O telefone
chama. A ligação tem um quê de sentimental antes de ser puramente
jornalística. No quarto toque alguém atende. Digo que gostaria de falar com o Sr
Romualdo Arpi Filho. O homem do outro lado da linha diz que posso continuar, se
trata dele mesmo. Procuro um discurso coerente para o convite. Exponho minha
intenção mas o homem se esquiva com a habilidade de um boxeador. Diz,
categórico, que seu tempo passou, que a arbitragem mudou. Tento outro argumento
como quem aposta em um drible. Afirmo que não precisamos nem falar exatamente
sobre isso. As imagens das finais de Campeonato Brasileiro que apitou estão bem
guardadas nos arquivos e que bastaria ter a visão dele sobre os grandes momentos
que viveu exercendo a profissão e já daríamos sentido à gravação pretendida.

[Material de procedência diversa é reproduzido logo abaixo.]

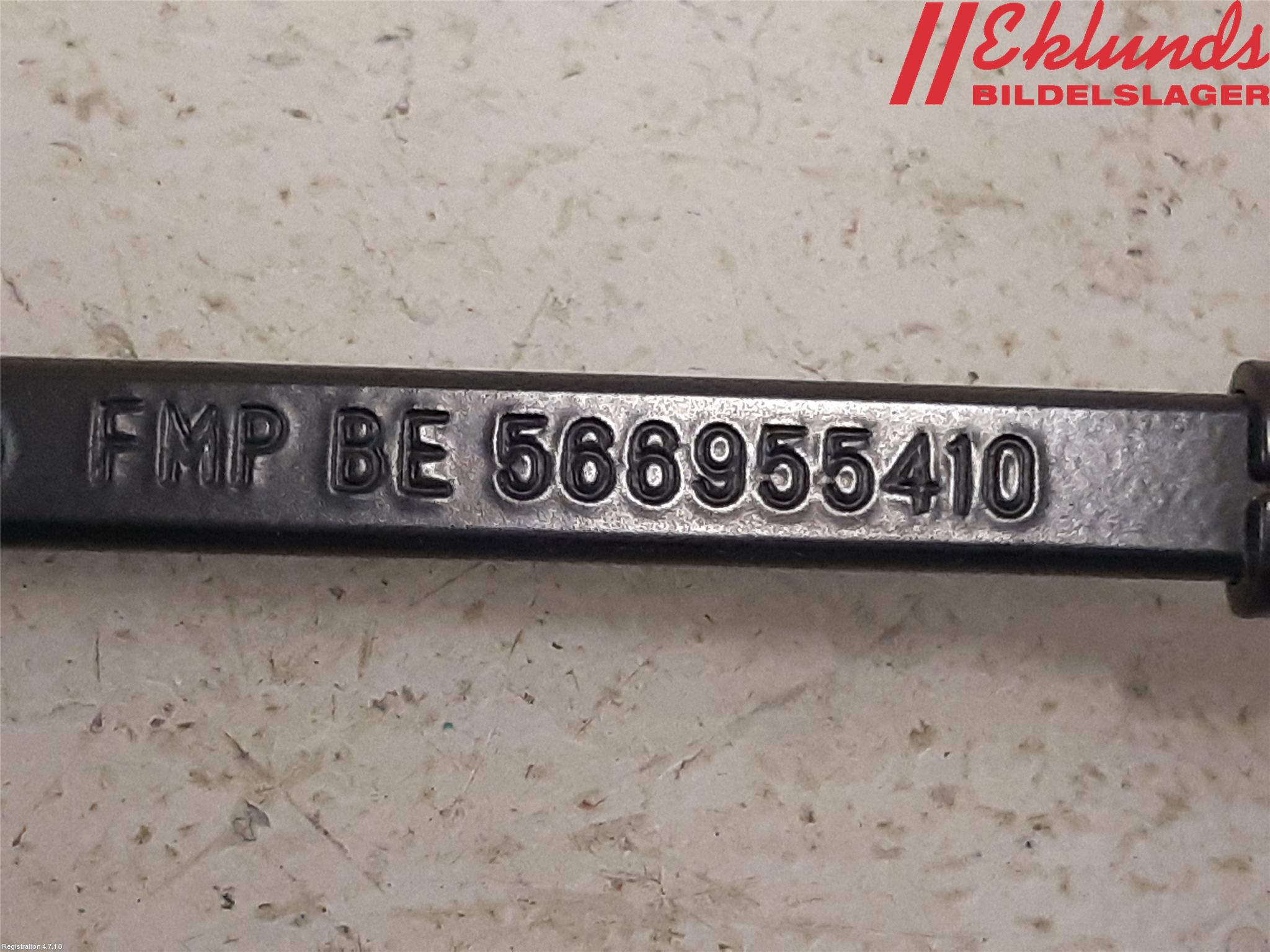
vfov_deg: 53.1
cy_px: 476
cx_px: 635
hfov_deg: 67.3
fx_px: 954
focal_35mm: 26
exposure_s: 1/50
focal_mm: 3.93
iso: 250
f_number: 1.7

Sou obrigado a acreditar no que ouço, na legitimidade da recusa. Estou ciente de
que o personagem em questão não tem sido visto por aí. Então, decido me despir
da figura de jornalista. Abro o jogo. Digo que no fundo o convite tem também um
quê de acerto de contas com o passado. O meu passado. Conto que fui criado ali
em frente a imobiliária que ele tinha em São Vicente. Sem tempo pra muitos detalhes deixo de dizer que guardo na memória
um dia em especial. Zé Carlos, um moreno de
pernas tortas, dono de uma ginga infernal, tinha passado a semana dizendo que o
Romualdo tinha prometido uma bola pra garotada. Zé Carlos, como interlocutor com
o juiz famoso seria, claro, o fiel depositário do presente. E não é que numa
segunda-feira o Zé tratou de sair tocando campainhas , convocando a molecada pra
pelada porque o Romualdo tinha cumprido a promessa?
Trazia debaixo do braço
direito uma bola oficial, linda, novinha. E não era só isso ! Segundo tinha dito
o Romualdo, era a bola do grande clássico travado no final de semana. Um
Palmeiras e São Paulo, como esse jogado no último domingo. Aquilo enlouqueceu a
garotada. Foi o doping perfeito pro nosso imaginário quase infantil. A bola
rolou no terrão da Quintino Bocaiuva nos fazendo esquecer das pedras no caminho
que levava ao gol. Bom, Romualdo declinou do convite. Atencioso me consolou
prometendo quem sabe, no futuro, topar. Mas resistir ao encanto que se esconde
na possibilidade de revisitar o passado não é pra qualquer um, reconheço. O
primeiro árbitro brasileiro a apitar uma final de Copa do Mundo anda por
aí tentando nos convencer de que a regra é clara, e essa recusa me deixou aqui
imaginando o que diria a respeito de tudo o que temos visto o velho Romualdo,
que foi o segundo.
Um comentário:
Já que ele sucumbiu ao convite, que tal um psicólogo (esportivo), já que hoje debatemos mais condutas, ações e emoções, do que as regras da peleja. Lembro de ter participado de um seminário encerado brilhantemente pela, Suzy Fleury. Mais uma oportunidade para atenuar esse cheiro de cueca do CV. rs E de quebra sentaríamos no divã por uma hora, rs.